My new role is remarkably similar to one I have done in the past, with a service that I kind of understand, with challenges I have overcome before. At the same time it is a different environment and system, as well as a new organisation.
So the ways of operating are different, the (Welsh) government are involved, and the whole makeup of the economy and how it works are totally different to what I am used to. On top of that is the fact that although I am learning Welsh, I am far from fluent, and know that it would be beneficial to me to keep learning and to be able to converse, write in and understand Welsh on a different level to my current ‘skills’.
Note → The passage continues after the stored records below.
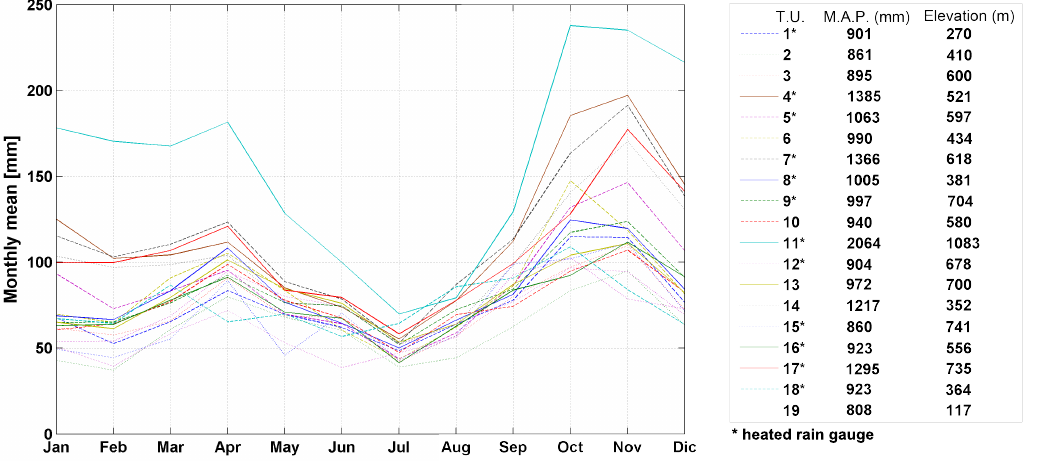
Fig. 2. Pluviometric regime of the 19 territorial units of the Emilia Romagna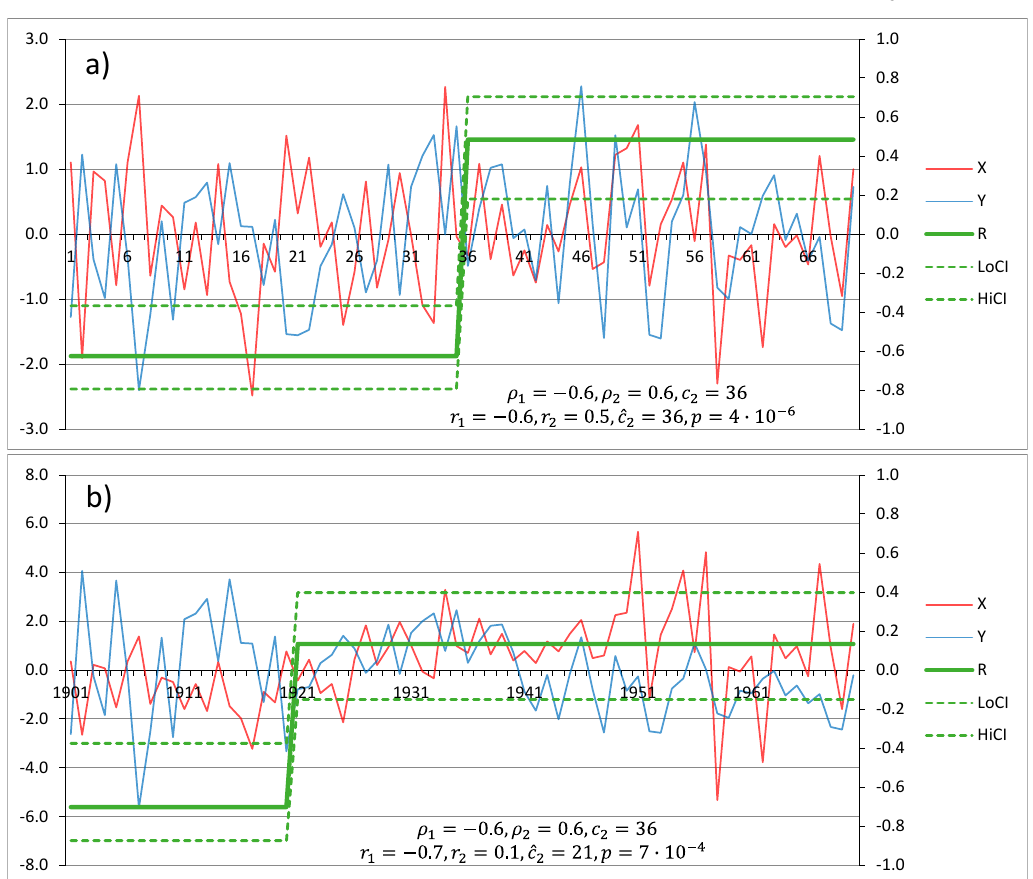
Figure 4. Regime shifts in the correlation coefficient ( a ) correctly detected at 𝑖 = 36, after shifts in the mean and variance are removed; and ( b ) a spurious shift at 𝑖 = 21, when the SRSD is applied directly to the original series in Figure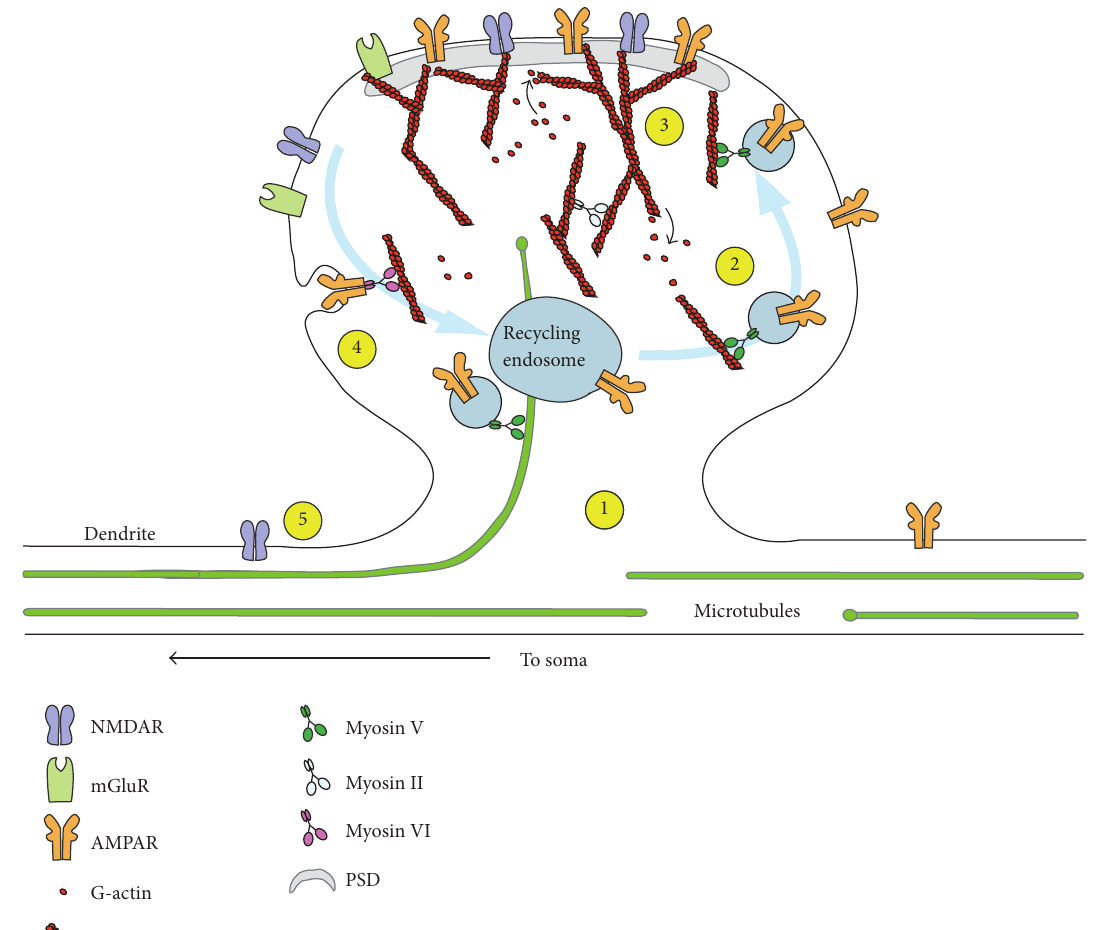
Figure 1: Schematic representation of the cytoskeleton-dependent trafficking of neurotransmitter receptors. Depicted are the key structures of the synapse and associated cytoskeletal molecules. Numbers indicate the following steps: (1) Myosin V traffics vesicles with receptors from the soma to the distal dendritic sites via microtubules (MT) [116]. MT plus ends are indicated by green circles. (2) Once within spines, myosin V transports receptors to plasma membrane via actin filaments [117]. (3) Anchoring of receptors in the PSD relies on myosin II contractile force on actin cytoskeleton in combination with constant actin treadmilling/turnover [48]. Lateral diffusion of receptors to and from the PSD to presynaptic regions can occur. (4) Receptor internalization involves myosin VI activity. Myosin VI transports internalized receptors to endosomal organelles, facilitating recycling of receptors back to the membrane or to degradation pathways [95]. (5) Receptors can also travel between the PSD and peripheral sites [118,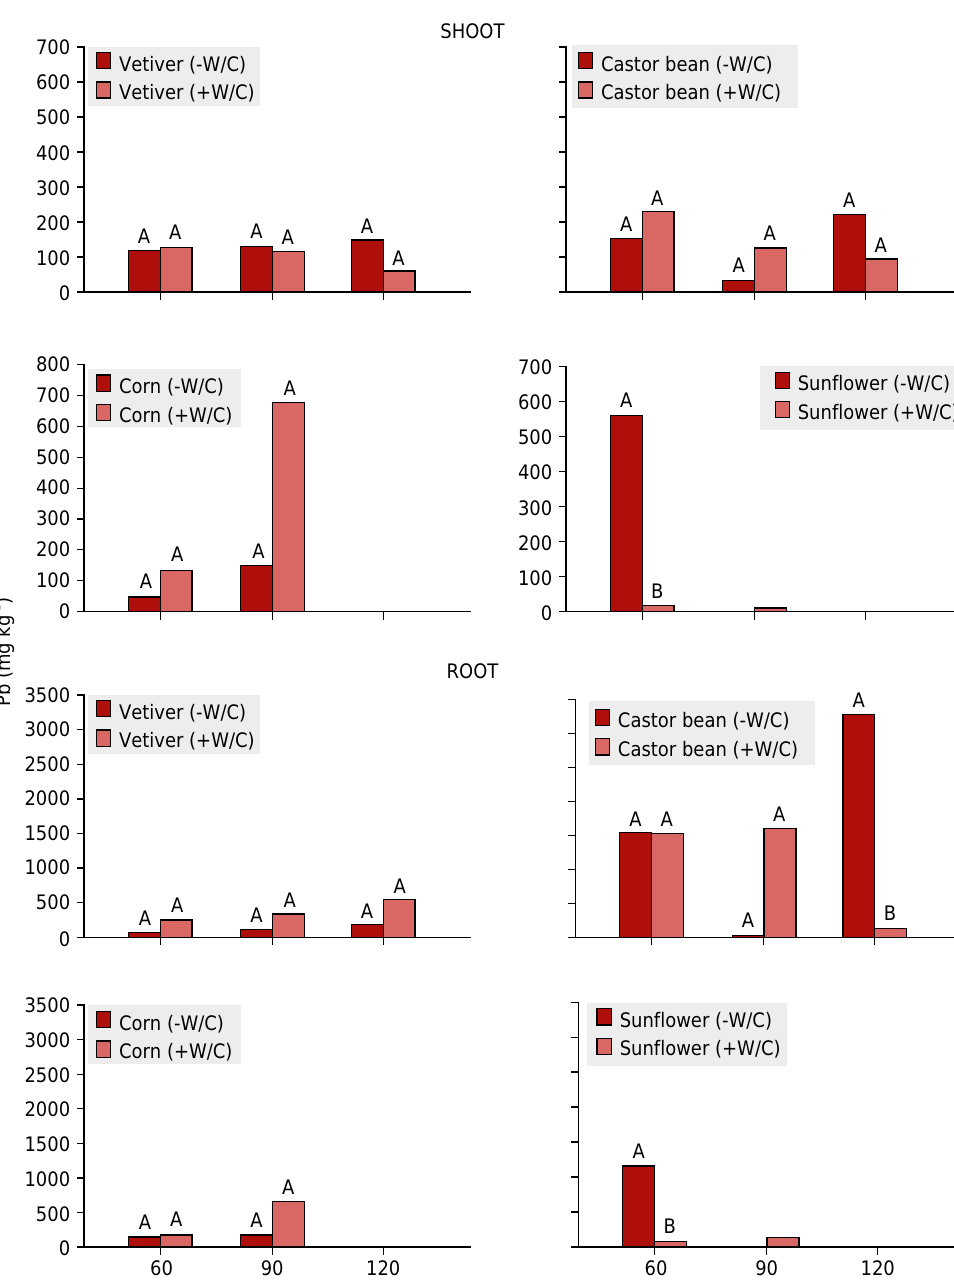
Figure 4. Lead contents in the shoots and roots in vetiver, castor bean, corn, and sunflower plants conducted in contaminated soil, without (-W/C) and with (+W/C) correction of soil pH, at 60, 90, and 120 days after planting (DAP). Means followed by the same letter, within each period, do not differ among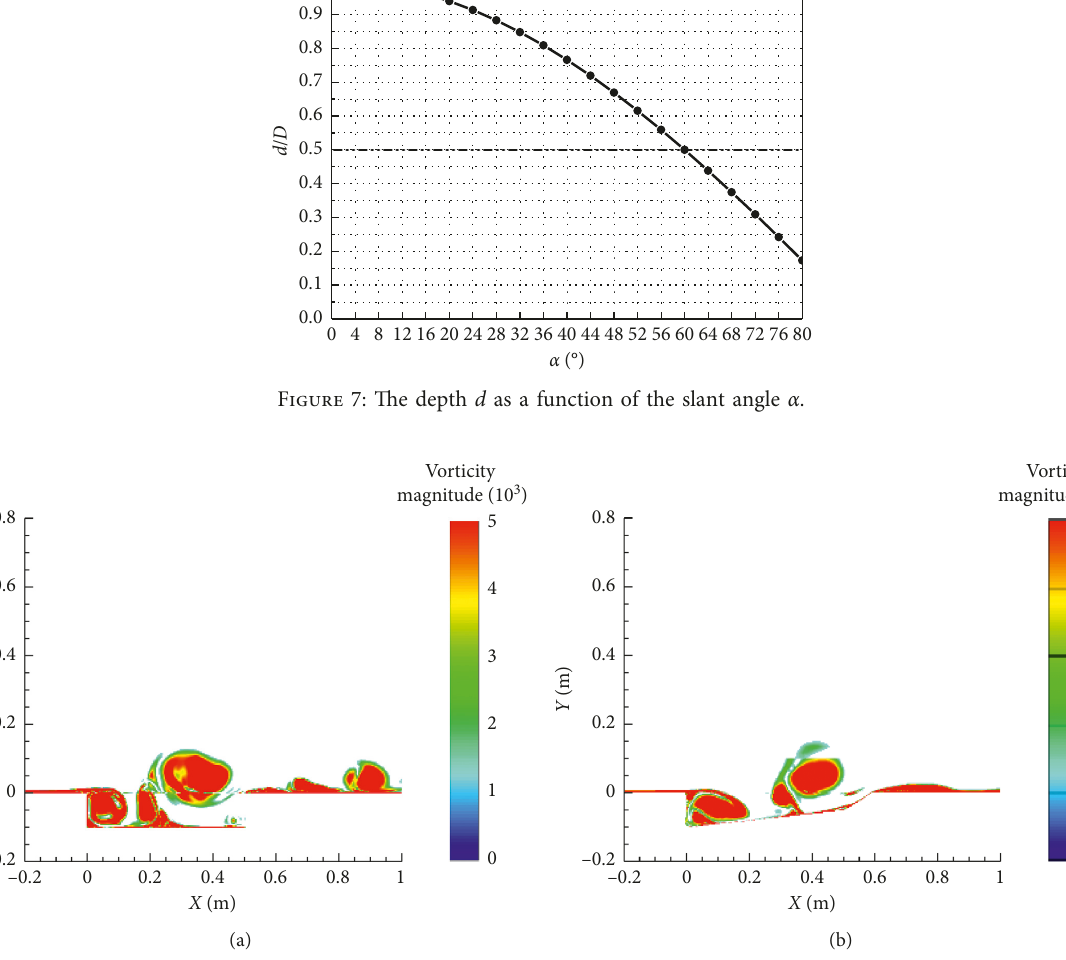
Figure 8: Comparison of the instantaneous vorticity contours of the rectangle cavity ( α � 0 ° ) at t � 4/6 T (a) and deformable cavity ( α � 60 ° ) at t ′ � 4/6 T ′ (b).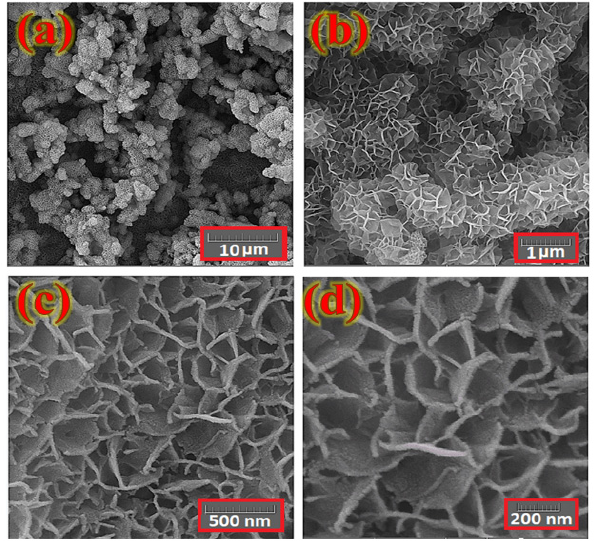
Figure 3. FE-SEM images of a typical Co x NiV y O z layer coated on a Ni foam substrate at various magnifications. ( a ) 10 μm , ( b ) 1 μm , ( c ) 500 nm, ( d ) 200 nm.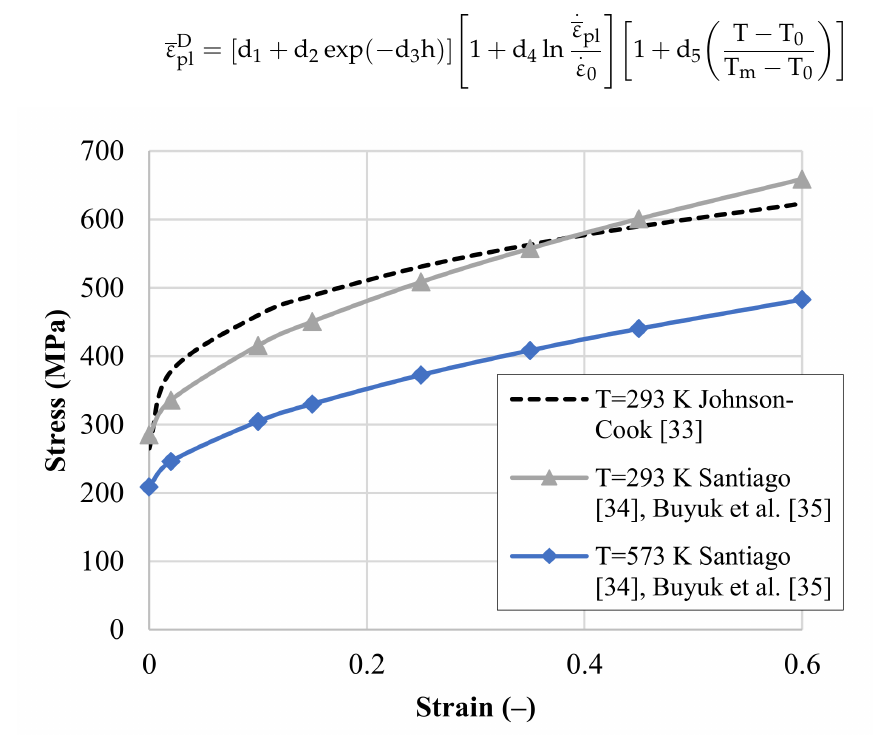
Figure 4. The calibrated material model (JC) based on experiments for the 2024-T3 aluminum alloy by Santiago [34], Buyuk et al. [35] for two different temperatures and strain rate of 1 l/s compared to experiments by Johnson and Cook [33]; (-) stands for a dimensionless parameter.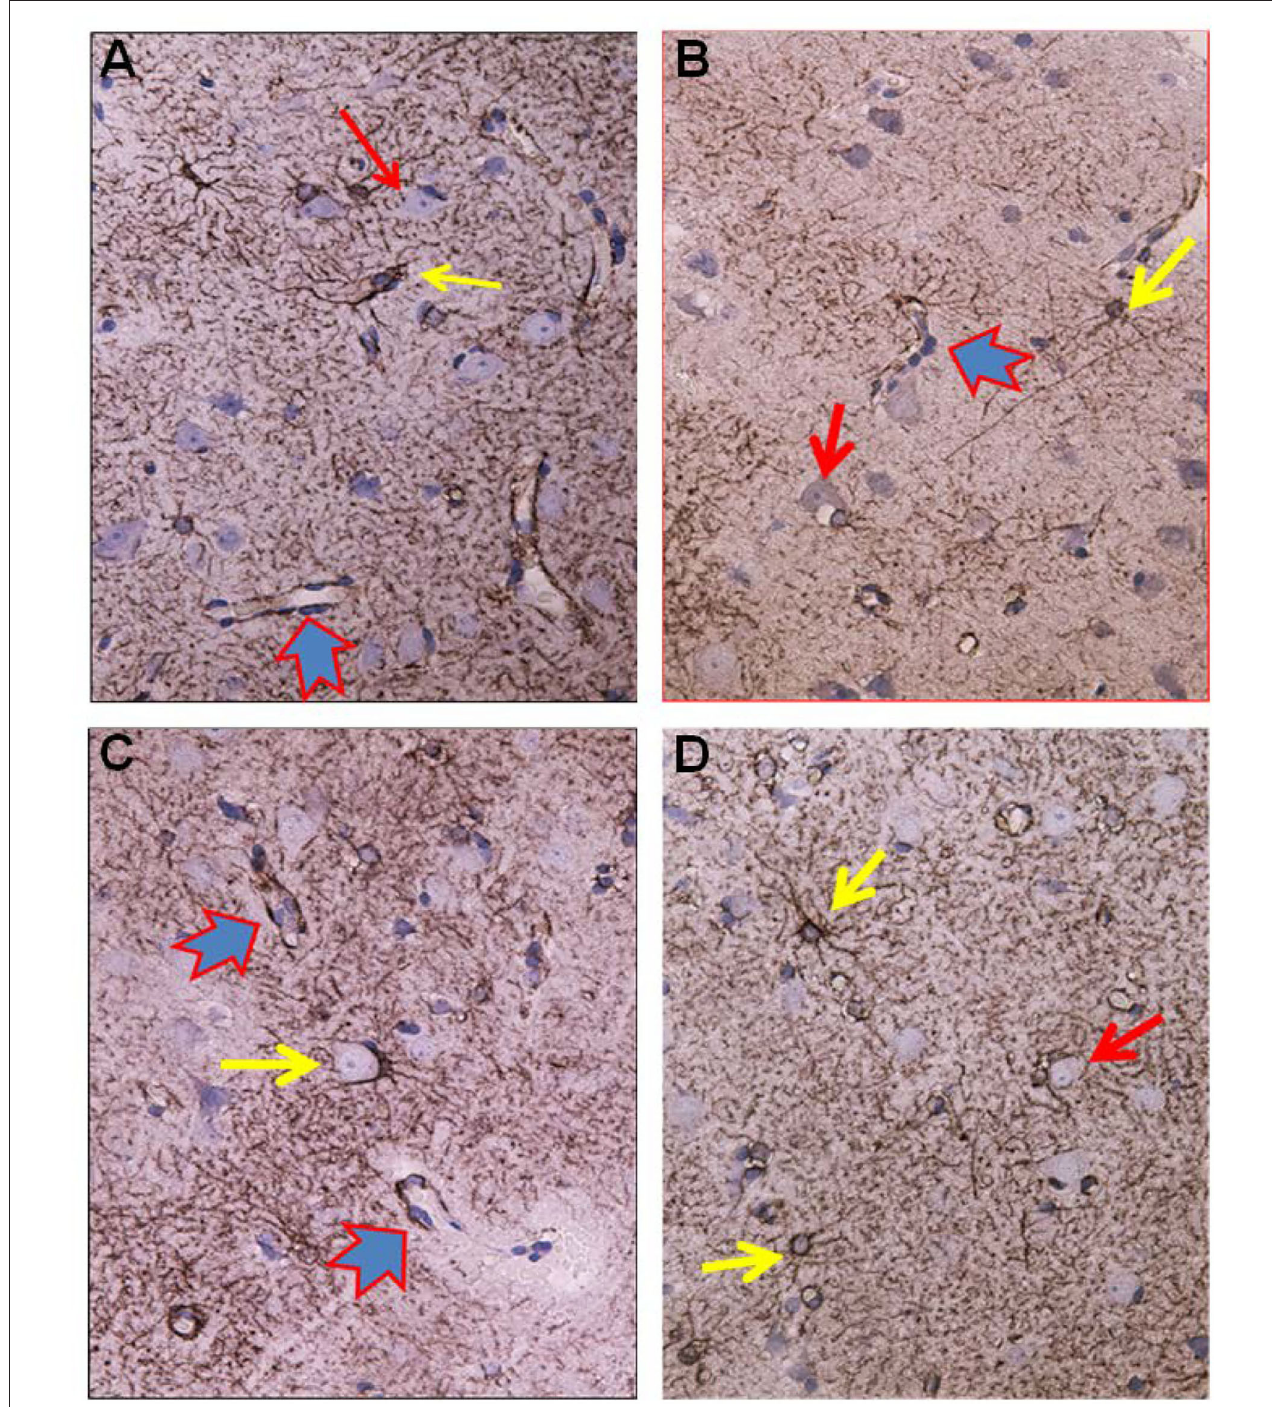
FIGURE 5 | Visualization of astrocytes by GFAP-IR in cerebral cortex of IIH patients. (A) GFAP-IR is demonstrable forming an elaborated meshwork of processes and membranes. Note the swelling of the perivascular astrocytic end-feet along small blood vessels (red-blue arrow). Nerve cell marked by red arrow and astrocytes marked by yellow arrow. (B) Enlarged astrocyte end-feet, filled up by GFAP-IR material, were demonstrable along small blood vessel. The function, effects and importance of such enlarged GFAP-IR end-feet accumulations require further investigation. (C) The large nerve cell in the center (yellow arrow) is delimited by astrocyte membranes along its cell body. This is characteristic for synaptic stripping where the GFAP IR membrane continuously encloses half of the perikaryal circumference of the nerve cell body. Note that GFAP-IR profiles are demonstrable in only parts of the cortex specimen. Enlarged GFAP-IR end-feet marked by red-blue arrows. (D) Examples of close approximation between the astrocyte processes and the nerve cells. Further, the intensely stained GFAP-IR processes radiate from the astrocyte cell body, divide, and additionally entered neighbor cell domains. Red arrow toward nerve cell and yellow arrows toward astrocytes.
Now I know that is a lot of preamble and I have barely touched on the actual subject of the post. In order to get my new job I have applied, had my application/CV reviewed, been invited to, attended and successfully passed an interview, received an offer, negotiated and had many pre employment checks. All this culminated in a start date, and weeks of looking forward to the new start.
Then came along the old friend. I have written a post previously on Imposter Syndrome, how it has and does affect me. I certainly wasn’t expecting it to come visit at this time.
When I told friends about my new job they all agreed it sounded perfect for me. Although totally different to the role I had secured before my relocation, it was one I am comfortable with and that is perfect for my skill set.
Clearly the panel who interviewed me (Director of the service, Clinical lead of service, Head of workforce) thought that I was capable of delivering on the role, and had skills and experience to bring to table.
So why in the lead up to my start date, and especially in the few days beforehand, are the voices in my head kicking in?
You don’t know the system
Things are different here
The model is unfamiliar to you
You don’t know the geography
You can’t speak Welsh, people will know
They are going to ask you something that you don’t know
THEY WILL FIND YOU OUT
My first day was last week. I survived. In fact I survived my first week, and I contributed. Myself and my boss sat down on Friday and we talked about what we had achieved in that week. There were some positive and tangible areas of progress. Some amazingly successful meetings and some great discussions around future changes and direction.
We agreed on a lot, found a lot of similar ways of working, and I met a lot of new people. It was all fine. Deep down I knew it would be, but those constant nagging thoughts told me otherwise. Slowly I am learning to ignore them, turn down their volume, make them irritating background noise.
We all have our demons, we all have our ways of dealing with them and moving on.
Do you/Have you suffered from IS?
How do you deal with it and move forward?